On one hand, there's the Food and Drug Administration's Center for Drug Evaluation and Research effort to establish protocols that would ensure the sterility during drug compounding and medical product preparation. That medical standard would silence what one pharmacist calls a “quiet carnage” in hospitals.

On the other hand, the FDA has given the OK for single-use medical devices to be reused, a great recycling effort, but an oxymoron in terms, for the products the FDA lists as suitable for reprocessing were meant to be used just once.

Then, there's the U.S. Department of Agriculture's (USDA) Hazard Analysis and Critical Control Point (HACCP) system, a food inspection policy shift that even the USDA's Office of Inspector General says gives “the industry, not the government, the primary responsibility of ensuring the safety of meat and poultry.”

We at CleanRooms applaud federal agency efforts to corner the spread of disease, but it seems that the government's left hand doesn't know what the right one is doing.
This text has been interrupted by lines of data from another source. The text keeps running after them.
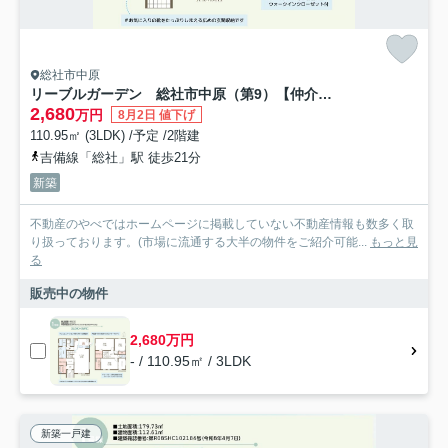
総社市中原
リーブルガーデン 総社市中原（第9）【仲介手数料無料】
2,680
万円
8月2日 値下げ
110.95㎡ (3LDK) /予定 /2階建
吉備線「総社」駅 徒歩21分
新築
不動産のやべではホームページに掲載していない不動産情報も数多く取
り扱っております。(市場に流通する大半の物件をご紹介可能...
もっと見
る
販売中の物件
2,680万円
- / 110.95㎡ / 3LDK
新築一戸建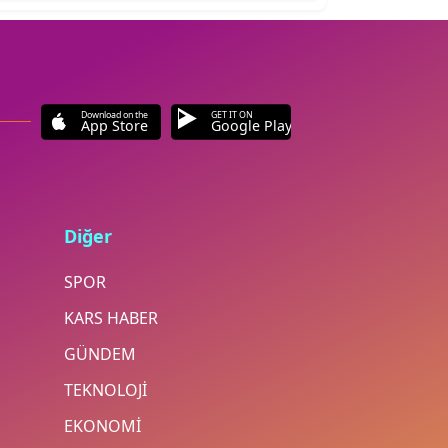
Download on the
GET IT ON
App Store
Google Play
Diğer
SPOR
KARS HABER
GÜNDEM
TEKNOLOJİ
EKONOMİ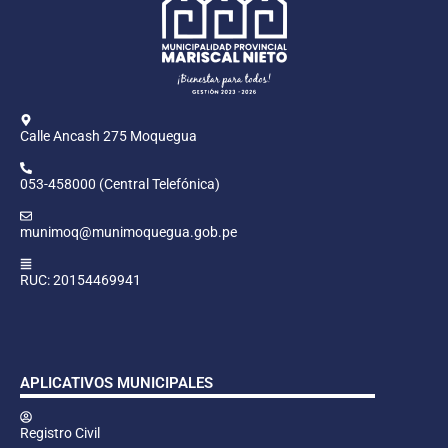
Calle Ancash 275 Moquegua
053-458000 (Central Telefónica)
munimoq@munimoquegua.gob.pe
RUC: 20154469941
APLICATIVOS MUNICIPALES
Registro Civil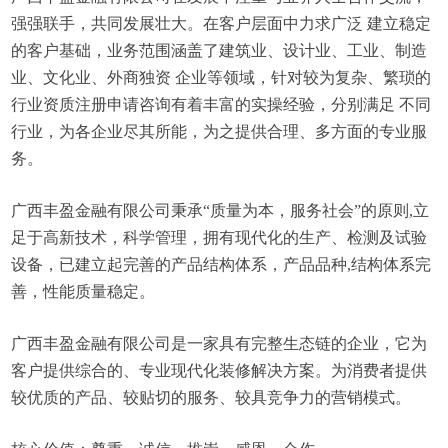
强强联手，共同发展壮大。在客户层面中力求广泛 建立稳定
的客户基础，业务范围涵盖了建筑业、设计业、工业、制造
业、文化业、外商独资 企业等领域，针对较为复杂、繁琐的
行业资质注册申请咨询有着丰富的实操经验，分别满足 不同
行业，为各企业尽其所能，为之提供合理、多方面的专业服
务。
广西丰盈金融有限公司秉承“质量为本，服务社会”的原则,立
足于高新技术，科学管理，拥有现代化的生产、检测及试验
设备，已建立起完善的产品结构体系，产品品种,结构体系完
善，性能质量稳定。
广西丰盈金融有限公司是一家具有完整生态链的企业，它为
客户提供综合的、专业现代化装修解决方案。为消费者提供
较优质的产品、较贴切的服务、较具竞争力的营销模式。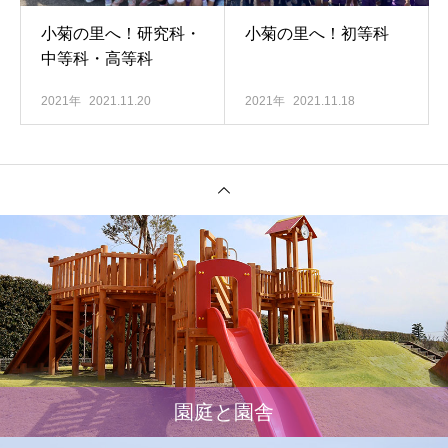
小菊の里へ！研究科・
小菊の里へ！初等科
中等科・高等科
2021年
2021.11.20
2021年
2021.11.18
園庭と園舎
There does not seem to be any cohesiveness between government agencies to collectively tackle life-threatening bacteria that finds its way into our medicines and food.

Wouldn't it make sense to make food, drugs and medical products safer underneath one umbrella of protection? Instead, it seems to be situational ethics, but the federal government is not completely to blame.

There are plenty of you who have responded to comment periods and assisted in these and similar efforts. As for the rest, what do you have to say?

You, the contamination control professional, have the insight to help correct these improprieties. Think of it as the same civic duty you carried out by going to the polls last month.

So, go forth ye senators of sanitation, you kings of change.